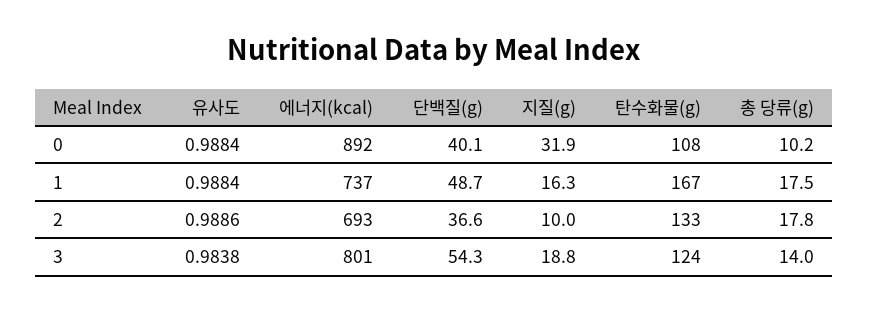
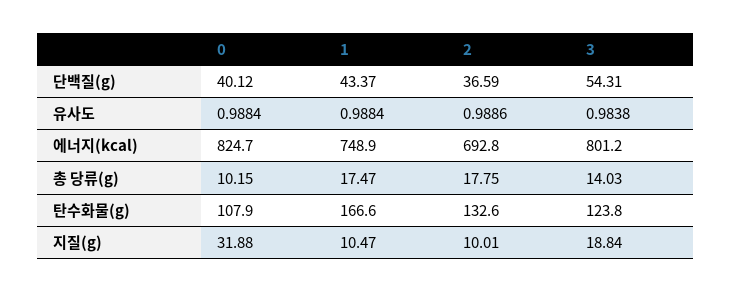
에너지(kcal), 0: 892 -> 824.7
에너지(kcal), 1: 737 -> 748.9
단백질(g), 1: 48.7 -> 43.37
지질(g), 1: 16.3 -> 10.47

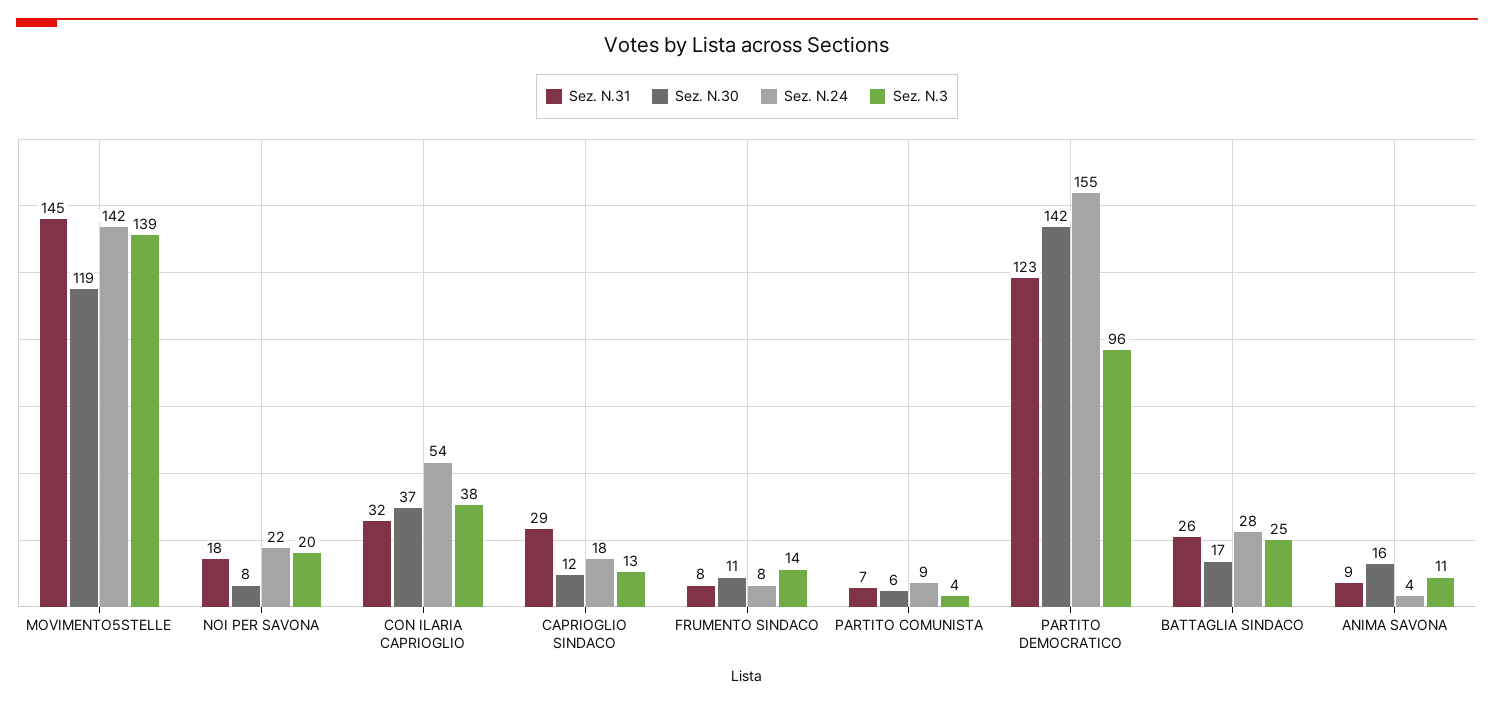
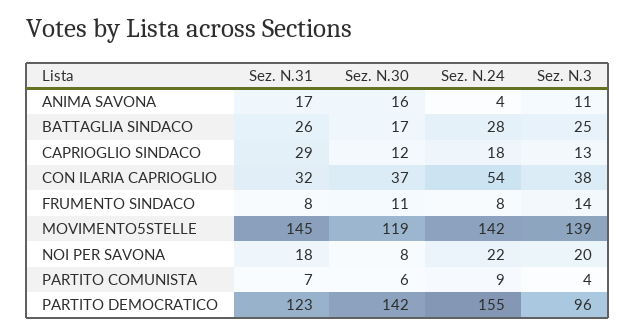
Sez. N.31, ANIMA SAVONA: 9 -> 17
---+---
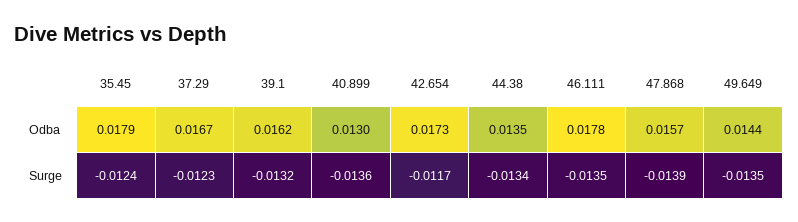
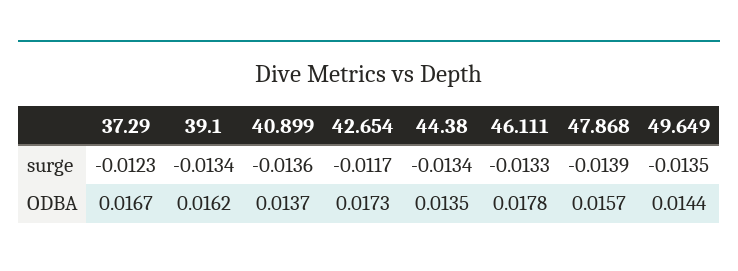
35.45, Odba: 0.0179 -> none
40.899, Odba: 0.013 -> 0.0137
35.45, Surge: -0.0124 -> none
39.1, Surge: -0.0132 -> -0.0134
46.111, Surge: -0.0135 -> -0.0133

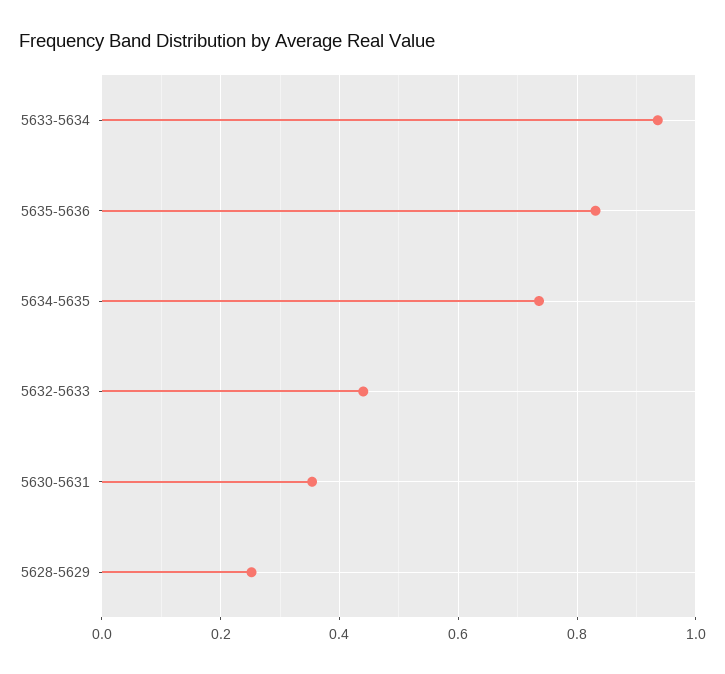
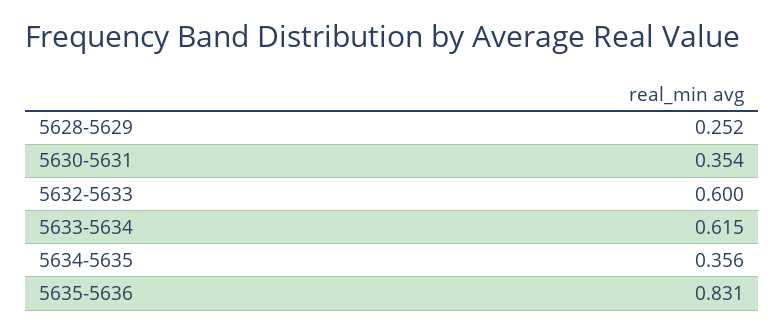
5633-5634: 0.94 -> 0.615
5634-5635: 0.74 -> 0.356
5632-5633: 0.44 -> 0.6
---+---
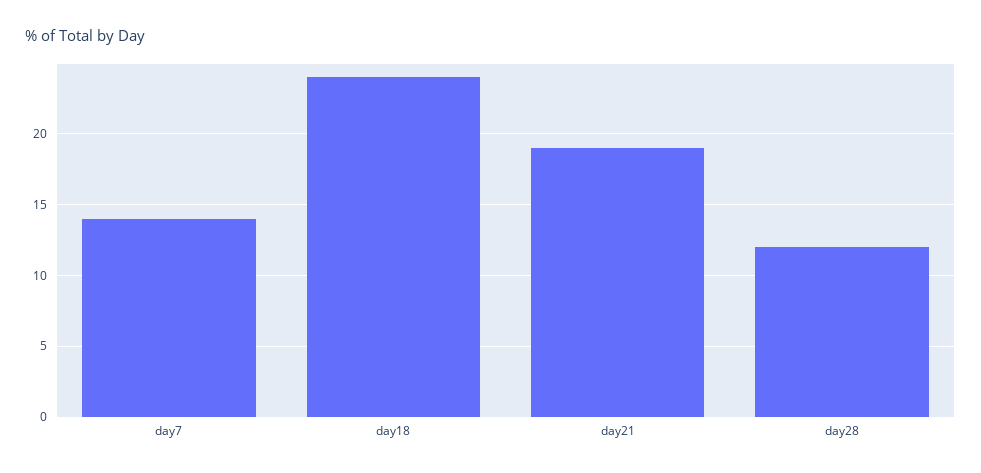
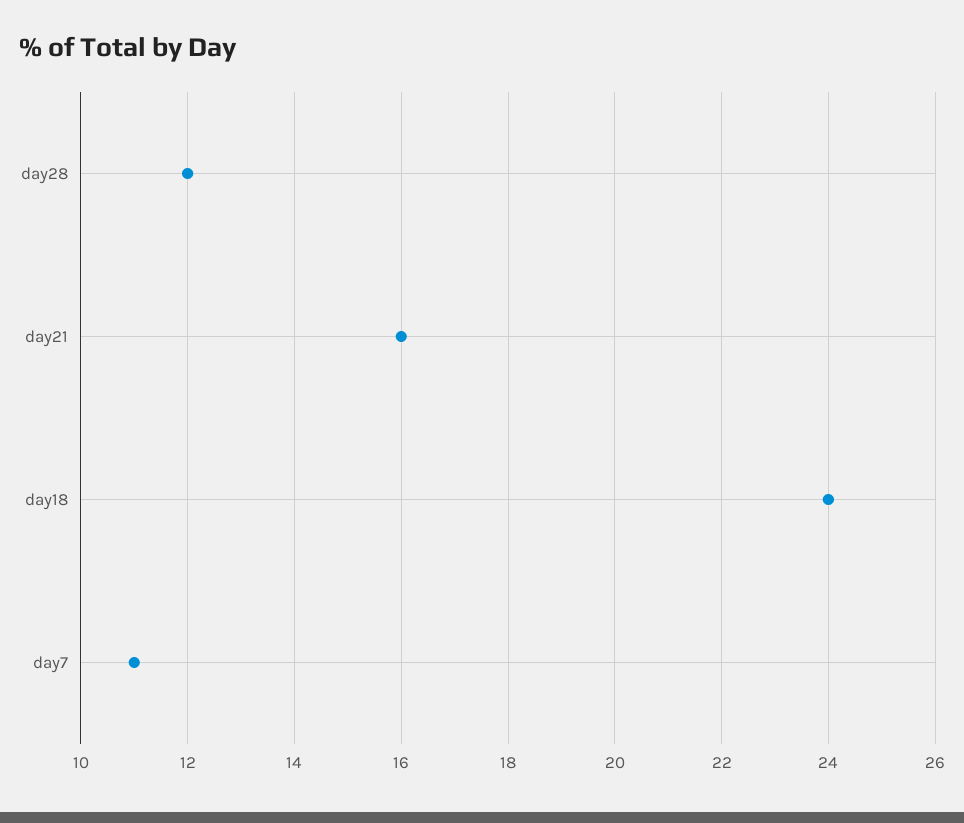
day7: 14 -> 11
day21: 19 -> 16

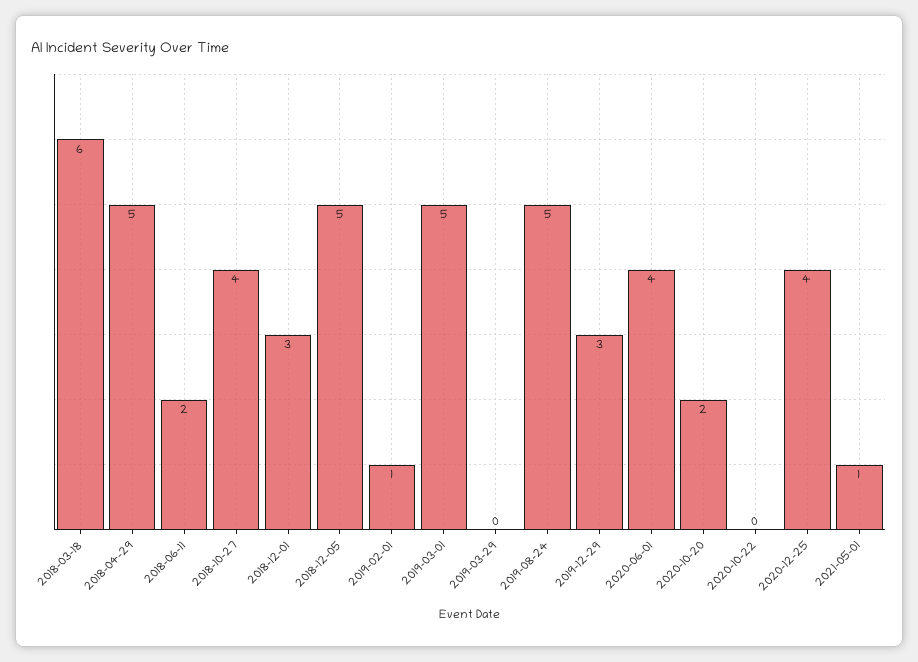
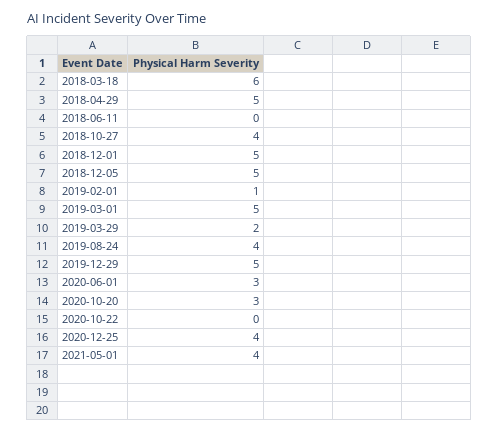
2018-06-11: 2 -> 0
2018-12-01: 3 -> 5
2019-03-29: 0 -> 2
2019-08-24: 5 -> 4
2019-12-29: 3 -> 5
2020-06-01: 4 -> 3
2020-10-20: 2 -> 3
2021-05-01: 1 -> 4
---+---
Please reproduce, exactly as they appear above, the lines from the line containing "5633-5634: 0.94 -> 0.615" up to and including the line containing "5632-5633: 0.44 -> 0.6".

5633-5634: 0.94 -> 0.615
5634-5635: 0.74 -> 0.356
5632-5633: 0.44 -> 0.6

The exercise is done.